Su familia en Nicaragua hacía de tripas, corazón. Seis días tardaron esta vez y con ayuda de la diáspora nicaragüense para conseguir los 2,500 dólares

Este fue uno de los afiches que divulgó la familia de Julio para conseguir el dinero que pedían los secuestradores. CORTESÍA

Tal y como lo prometieron, el cártel les ayudó a pasar el río en pequeñas pangas. Les dijeron hacia dónde ir para entregarse a las autoridades e iniciar su proceso de refugio. También les dieron un teléfono con el que pudieron llamar a su familia en Nicaragua para decirles que estaban bien y que habían sido liberados.

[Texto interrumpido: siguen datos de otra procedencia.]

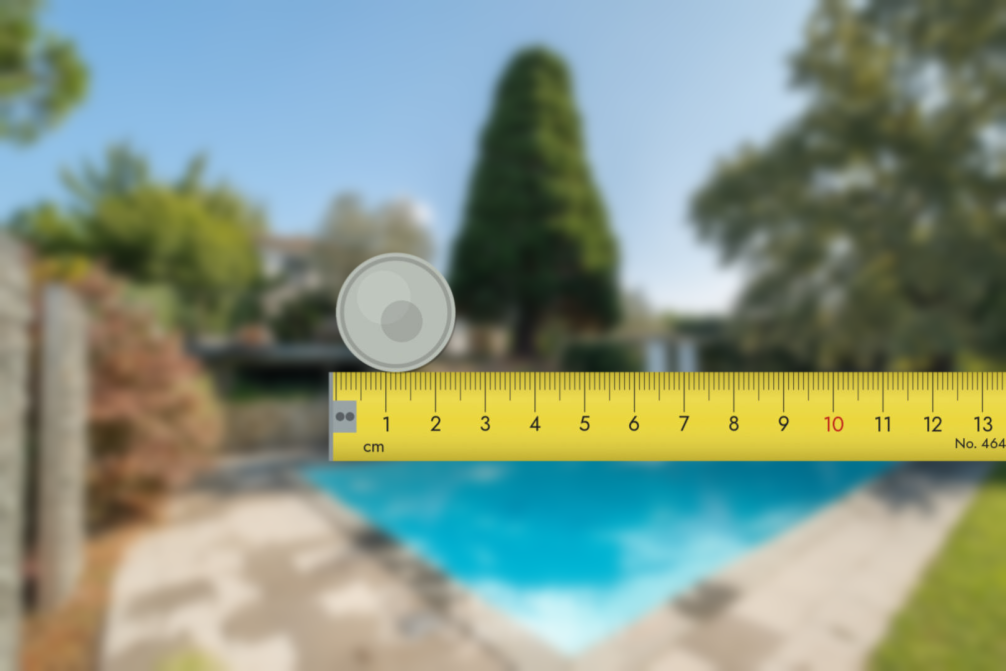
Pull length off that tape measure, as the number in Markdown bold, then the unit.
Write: **2.4** cm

Era 31 de julio y ahí iba el hombre con su familia. Sin nada, pero vivo. Gracias a gestiones de la diáspora nicaragüense en Estados Unidos, Julio y su familia solo estuvieron en un centro de detención por un día y luego, el dos de agosto, pudieron tomar un vuelo hacia San Francisco, donde amigos y otros excarcelados lo esperaban.

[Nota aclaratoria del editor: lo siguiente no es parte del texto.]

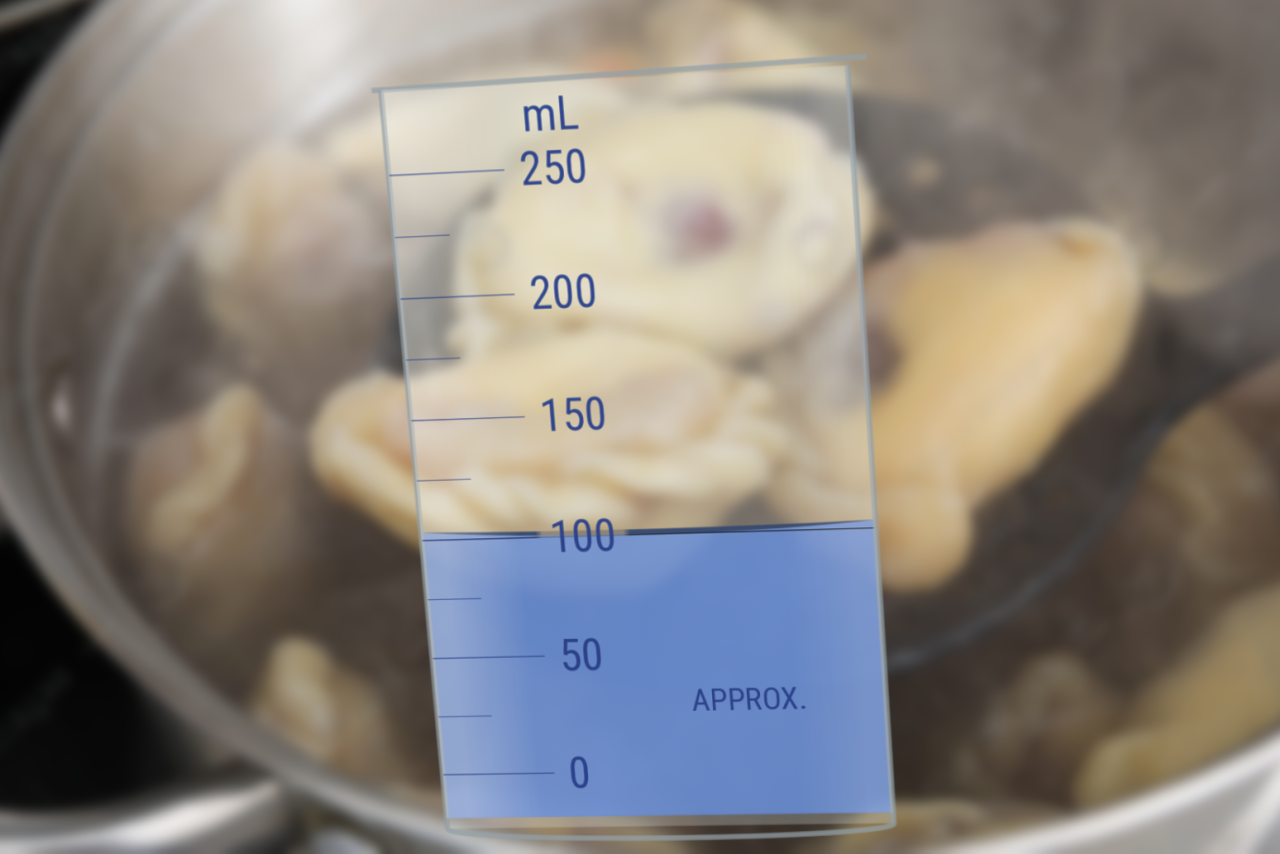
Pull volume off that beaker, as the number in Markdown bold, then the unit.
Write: **100** mL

Actualmente, ahí se encuentra. Su proceso de refugio está en trámite deseando que se apruebe lo más pronto posible. Su hijo de cuatro años pudo entrar a una escuela y él y su esposa trabajan de lo que sea para sobrevivir. Limpiando en restaurantes, estadios, bodegas y demás.

Julio ha escuchado las noticias. Muchos nicaragüenses están saliendo del país rumbo a Estados Unidos y no saben lo que les espera. “Yo les recomiendo que no digan en ningún lugar que son nicaragüenses. Hasta que lleguen a Estados Unidos”, dice, pero esencialmente, “que la piensen muy bien”.

Mientras estuvo secuestrado, se dio cuenta que la cuota que pagan los nicas para ser liberados es más alta que la de los migrantes de otros países porque hasta hace poco no era común el tránsito de nicas de manera irregular.

Julio ya está hoy más tranquilo. Es imposible para él recordar todo lo que vivió en ese mes sin soltar una lágrima, pero hoy agradece que está vivo, con su familia, sobreviviendo. Y con la fe recuperada.